• _INPUT RECORDS_:
»»

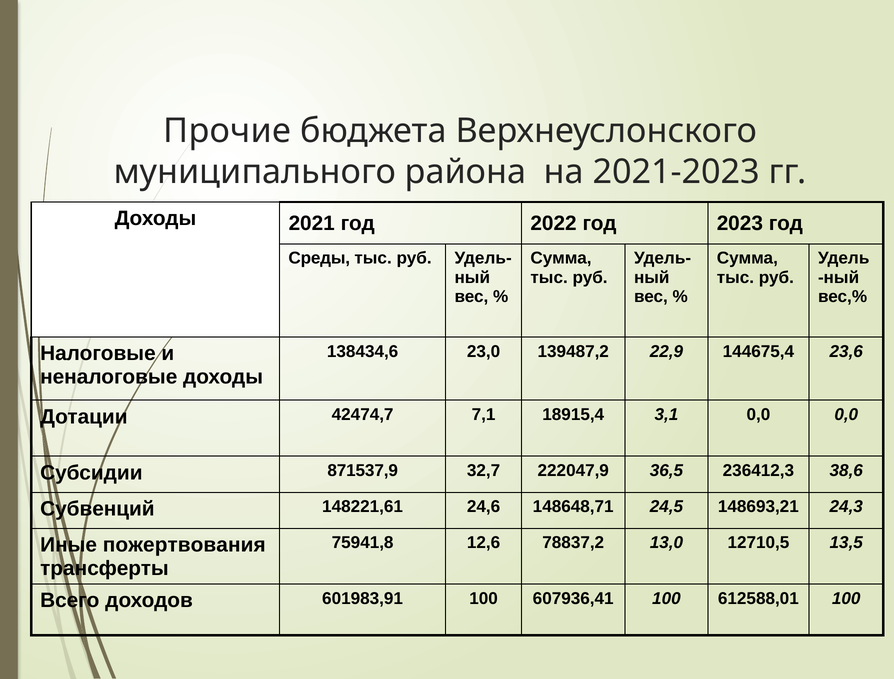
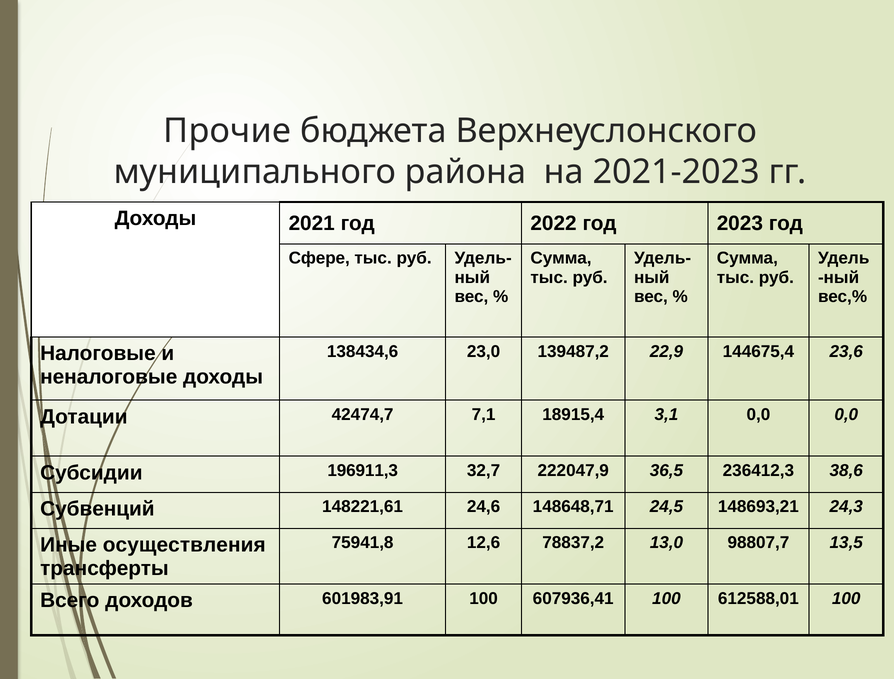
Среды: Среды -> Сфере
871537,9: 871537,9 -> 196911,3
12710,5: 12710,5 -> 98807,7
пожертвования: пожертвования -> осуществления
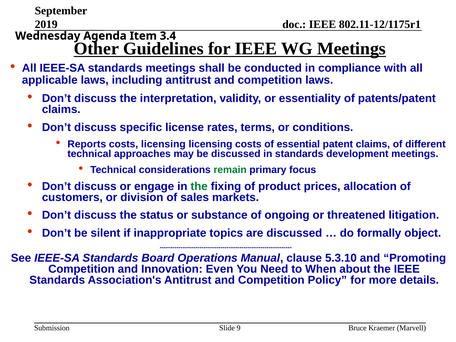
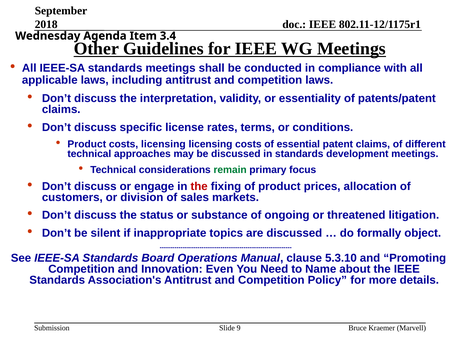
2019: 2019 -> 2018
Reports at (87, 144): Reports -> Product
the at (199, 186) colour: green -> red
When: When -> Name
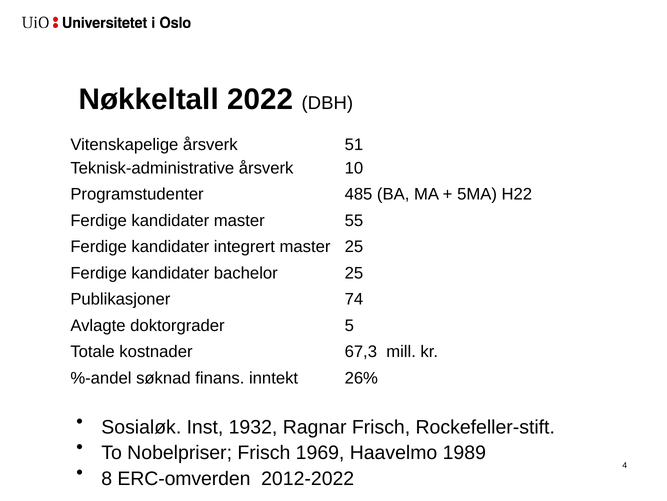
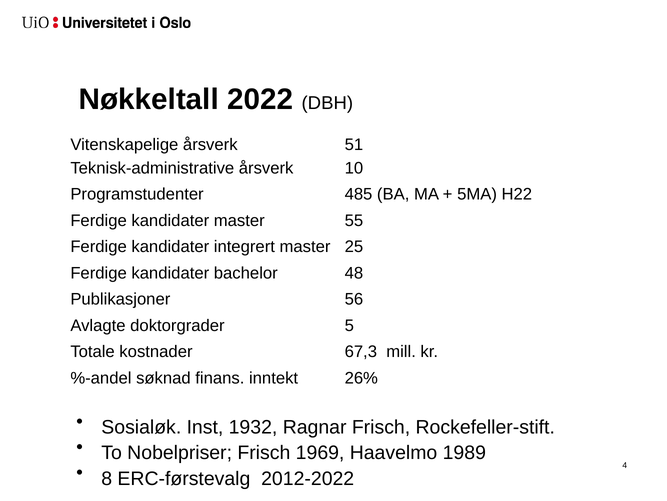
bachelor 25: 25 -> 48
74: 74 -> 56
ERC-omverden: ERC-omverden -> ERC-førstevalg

««

• _WHAT IS BEING ASKED_: Copy every line of text from the rows above word for word, leaving out the pictures.

• _OUTPUT BELOW_:
Среды: Среды -> Сфере
871537,9: 871537,9 -> 196911,3
12710,5: 12710,5 -> 98807,7
пожертвования: пожертвования -> осуществления
2019: 2019 -> 2018
Reports at (87, 144): Reports -> Product
the at (199, 186) colour: green -> red
When: When -> Name
bachelor 25: 25 -> 48
74: 74 -> 56
ERC-omverden: ERC-omverden -> ERC-førstevalg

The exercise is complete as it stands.